HN - mainly for what is the startup world talking about, trends and just cause
it is fun.

Techcrunch - again, mainly to keep up with startups and fundings

CNN/Fox/NBC/CBS -- I do read articles from them all when the articles are
business or world related. I personally dislike Fox and CNN but just because I
dislike them doesn't mean I shouldn't read what they are putting out there and
form my own opinions. Keeps me well read to also stay up in current event type
conversations.

Forbes, Fast Company, Fortune -- Mainly again to keep up and learn what is
being said.

Github code -- I read a ton of code each week not only ours but other open
source projects so I can both learn how problems are being solved and see new
languages being utilized to solve real problems not just "hello world".

Overall I'm a voracious reader of most all things to do with business,
technology and financial matters.
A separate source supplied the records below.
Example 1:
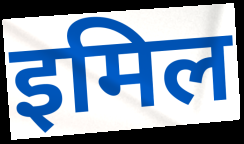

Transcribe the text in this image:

इमिल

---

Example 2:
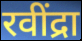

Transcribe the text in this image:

रवींद्रा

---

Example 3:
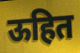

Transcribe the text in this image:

ऊहित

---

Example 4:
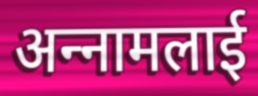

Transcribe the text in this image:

अन्‍नामलाई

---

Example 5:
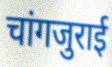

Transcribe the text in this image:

चांगजुराई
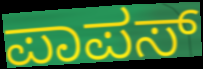
ಪಾಪಸ್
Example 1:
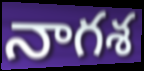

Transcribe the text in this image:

నాగశ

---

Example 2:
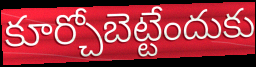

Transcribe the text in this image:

కూర్చోబెట్టేందుకు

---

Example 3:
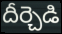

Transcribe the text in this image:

దీర్చెడి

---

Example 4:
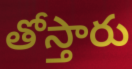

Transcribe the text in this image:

తోస్తారు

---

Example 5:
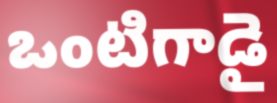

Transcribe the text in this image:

ఒంటిగాడై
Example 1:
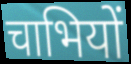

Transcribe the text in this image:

चाभियों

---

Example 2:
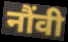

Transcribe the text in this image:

नौंवी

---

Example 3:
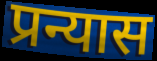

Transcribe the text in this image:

प्रन्यास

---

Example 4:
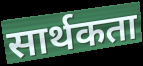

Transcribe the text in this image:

सार्थकता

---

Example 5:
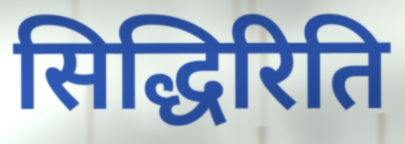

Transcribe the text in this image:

सिद्धिरिति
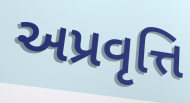
અપ્રવૃત્તિ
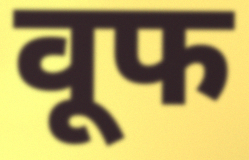
वूफ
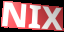
NIX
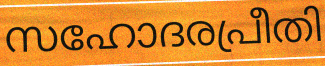
സഹോദരപ്രീതി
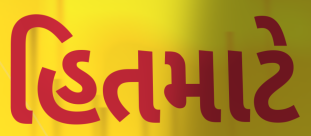
હિતમાટે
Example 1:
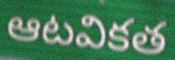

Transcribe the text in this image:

ఆటవికత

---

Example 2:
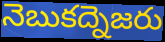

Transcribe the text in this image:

నెబుకద్నెజరు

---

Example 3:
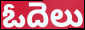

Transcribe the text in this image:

ఓదెలు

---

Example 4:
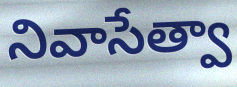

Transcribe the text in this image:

నివాసేత్వా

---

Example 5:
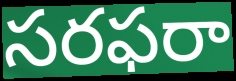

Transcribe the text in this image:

సరఫరా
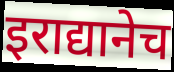
इराद्यानेच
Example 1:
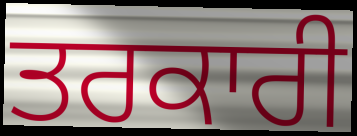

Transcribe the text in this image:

ਤਰਕਾਰੀ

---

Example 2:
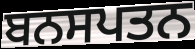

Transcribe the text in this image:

ਬਨਸਪਤਨ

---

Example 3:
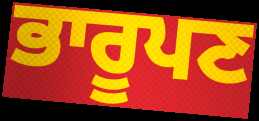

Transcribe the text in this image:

ਭਾਰੂਪਣ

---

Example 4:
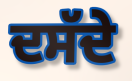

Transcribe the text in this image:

ਦਸੱਦੇ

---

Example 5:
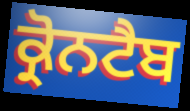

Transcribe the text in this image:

ਕ੍ਰੋਨਟੈਬ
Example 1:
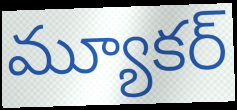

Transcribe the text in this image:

మ్యూకర్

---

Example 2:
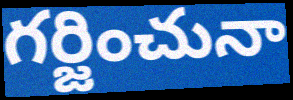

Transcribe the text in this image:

గర్జించునా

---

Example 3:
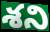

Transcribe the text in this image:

శని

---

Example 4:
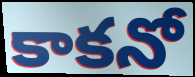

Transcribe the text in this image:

కాకనో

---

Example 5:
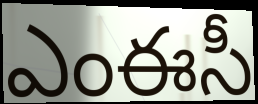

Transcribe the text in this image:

ఎంఈసీ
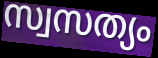
സ്വസത്യം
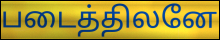
படைத்திலனே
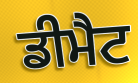
ਡੀਮੈਟ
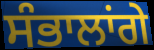
ਸੰਭਾਲਾਂਗੇ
Books, magazines and blogs are always on the
list, but I am cautious on the source of the content to know if I am reading a
press release disguised as news etc.

Also, I keep tabs on twitter on specific people and companies to see what is
happening and read links they post etc. Always follow my competitors and
anyone I find that might have interesting content.

------
simplecto
I've been working a lot more on engagement and content rather than just
passively consuming new stuff.

    
    
      - Rands Leadership slack channel (rands-leadership.slack.com)
      - HN (duh)
      - I've started answering questions in Quora
      - Twitter recently (I had to get over my social media cynicism)
      - Investing time in reaching out to people on LinkedIn and following people there as well.
      - Gary Vaynerchuck's content
      - Anything from the Basecamp guys (Jason Fried and DHH)
      - Rob Walling of Microconf fame
      - I participate in some subreddits (reddit.com)
    

I find that by pushing more on engagement the learning becomes much more
subtle and relevant to what I need _NOW_ rather than just ending up as a
factoid or bookmark I will never go back to.